Kısa soru 1 —
Tatar'ın BMGK kararına tepkisini anlatan haberden, içinde "Tatar: Bu karar" sözleri geçen yerle başlayıp "kabul edilemeyeceğini belirtti." ile biten bölümü olduğu gibi aktarır mısınız?
Kısa soru 2 —
Kayıtların tamamını, "satellite image" ifadesinin yerine "aerial photo" koyarak ve başka hiçbir şeye dokunmadan yeniden yazar mısınız? Resimleri yanıta almayın.

Verilen alıntı —

KIBRIS

Tatar: Bu karar tarafımızdan kabul edilemez

Birleşmiş Milletler Güvenlik Konseyi’nin (BMGK) 30 Ocak 2023 tarihli kararını değerlendiren Cumhurbaşkanı Ersin Tatar, söz konusu kararın kabul edilemeyeceğini belirtti.

Kararda yer alan Kıbrıs’ın gerçeklerine aykırı ve yanıltıcı ifadelerin KKTC tarafından kabul edilmesinin mümkün olmadığını belirten Cumhurbaşkanı Tatar, “Söz konusu karar, haksız ve siyasi bir karar olup BM Güvenlik Konseyi’nin 4 Mart 1964 tarihli 186 sayılı kararını hatırlatmaktadır.” ifadelerini kullandı.

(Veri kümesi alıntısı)
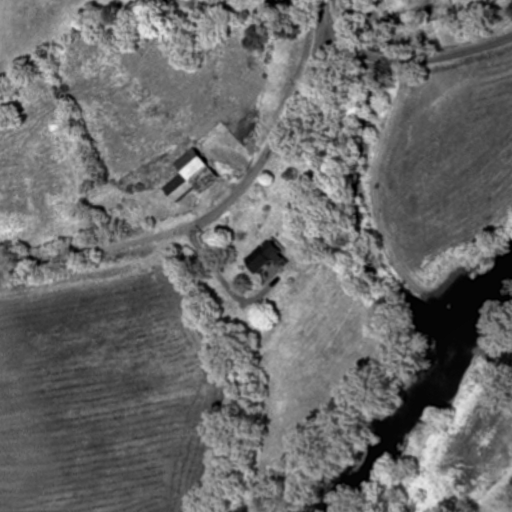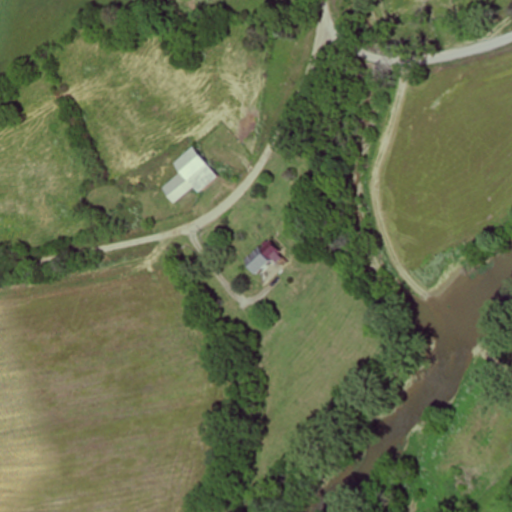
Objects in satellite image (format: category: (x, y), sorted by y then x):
road: (321, 13)
road: (320, 27)
road: (412, 60)
road: (264, 156)
building: (196, 175)
road: (77, 254)
river: (425, 394)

Alıştırma yanıtı 1 —
Tatar: Bu karar tarafımızdan kabul edilemez

Birleşmiş Milletler Güvenlik Konseyi’nin (BMGK) 30 Ocak 2023 tarihli kararını değerlendiren Cumhurbaşkanı Ersin Tatar, söz konusu kararın kabul edilemeyeceğini belirtti.

Alıştırma yanıtı 2 —
Objects in aerial photo (format: category: (x, y), sorted by y then x):
road: (321, 13)
road: (320, 27)
road: (412, 60)
road: (264, 156)
building: (196, 175)
road: (77, 254)
river: (425, 394)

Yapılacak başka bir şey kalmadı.